Selon l’enquête menée par la Brigade de recherches de Keur Massar, le réseau mis en cause avait mis sur pied une organisation structurée de tournage et de diffusion de contenus à caractère sexuel, impliquant au moins 152 vidéos saisies lors des arrestations. Les images étaient partagées via des applications telles que Telegram et WhatsApp, avant d’être relayées sur des plateformes à l’étranger.
Deux des principaux accusés, Modou Seck, dit Papito, et le réalisateur Ibrahima Diop, dit Flex, ont été reconnus coupables de production et de diffusion de pornographie ainsi que d’association de malfaiteurs. Ils ont écopé de 2 ans de prison ferme, une peine jugée sévère par les observateurs judiciaires mais inférieure aux réquisitions du parquet.

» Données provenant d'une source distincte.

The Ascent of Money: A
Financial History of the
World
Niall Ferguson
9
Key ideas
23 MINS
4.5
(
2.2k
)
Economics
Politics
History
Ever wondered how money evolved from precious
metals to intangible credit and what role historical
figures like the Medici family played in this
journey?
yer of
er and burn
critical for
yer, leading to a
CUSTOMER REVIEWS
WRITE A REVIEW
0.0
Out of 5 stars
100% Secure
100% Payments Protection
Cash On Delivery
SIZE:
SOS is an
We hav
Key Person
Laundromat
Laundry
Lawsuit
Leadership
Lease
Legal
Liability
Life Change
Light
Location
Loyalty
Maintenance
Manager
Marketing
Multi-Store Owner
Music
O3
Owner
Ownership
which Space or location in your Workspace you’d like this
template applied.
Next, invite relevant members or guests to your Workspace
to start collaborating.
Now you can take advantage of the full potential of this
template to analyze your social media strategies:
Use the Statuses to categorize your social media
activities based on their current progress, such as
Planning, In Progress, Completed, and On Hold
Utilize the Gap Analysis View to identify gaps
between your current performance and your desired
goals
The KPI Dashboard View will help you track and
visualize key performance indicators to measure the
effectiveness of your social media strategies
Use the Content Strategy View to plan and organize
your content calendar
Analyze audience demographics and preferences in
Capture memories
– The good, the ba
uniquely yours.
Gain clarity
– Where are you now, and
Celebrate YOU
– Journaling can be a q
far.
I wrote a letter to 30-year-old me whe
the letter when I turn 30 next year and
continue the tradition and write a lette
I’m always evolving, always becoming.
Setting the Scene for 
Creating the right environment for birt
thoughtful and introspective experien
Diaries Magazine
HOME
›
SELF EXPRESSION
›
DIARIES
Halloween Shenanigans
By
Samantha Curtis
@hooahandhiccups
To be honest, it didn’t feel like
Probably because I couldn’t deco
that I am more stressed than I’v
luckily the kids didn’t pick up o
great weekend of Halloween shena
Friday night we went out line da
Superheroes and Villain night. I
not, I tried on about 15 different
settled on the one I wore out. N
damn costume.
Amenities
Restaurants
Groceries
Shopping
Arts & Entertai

Trois autres prévenues, dont une commerçante de Thiaroye et deux ressortissantes étrangères, ont également été jugées. L’une a été condamnée à trois mois de prison ferme, tandis que les deux autres ont vu leurs peines aménagées avec sursis pour des faits liés au défaut de carnet sanitaire et à la participation à l’organisation.
L’enquête avait révélé que l’organisation recrutait principalement des femmes, parfois en situation de précarité, pour des tournages rémunérés à la journée, et entretenait des liens financiers avec des administrateurs de sites pornographiques basés en Europe.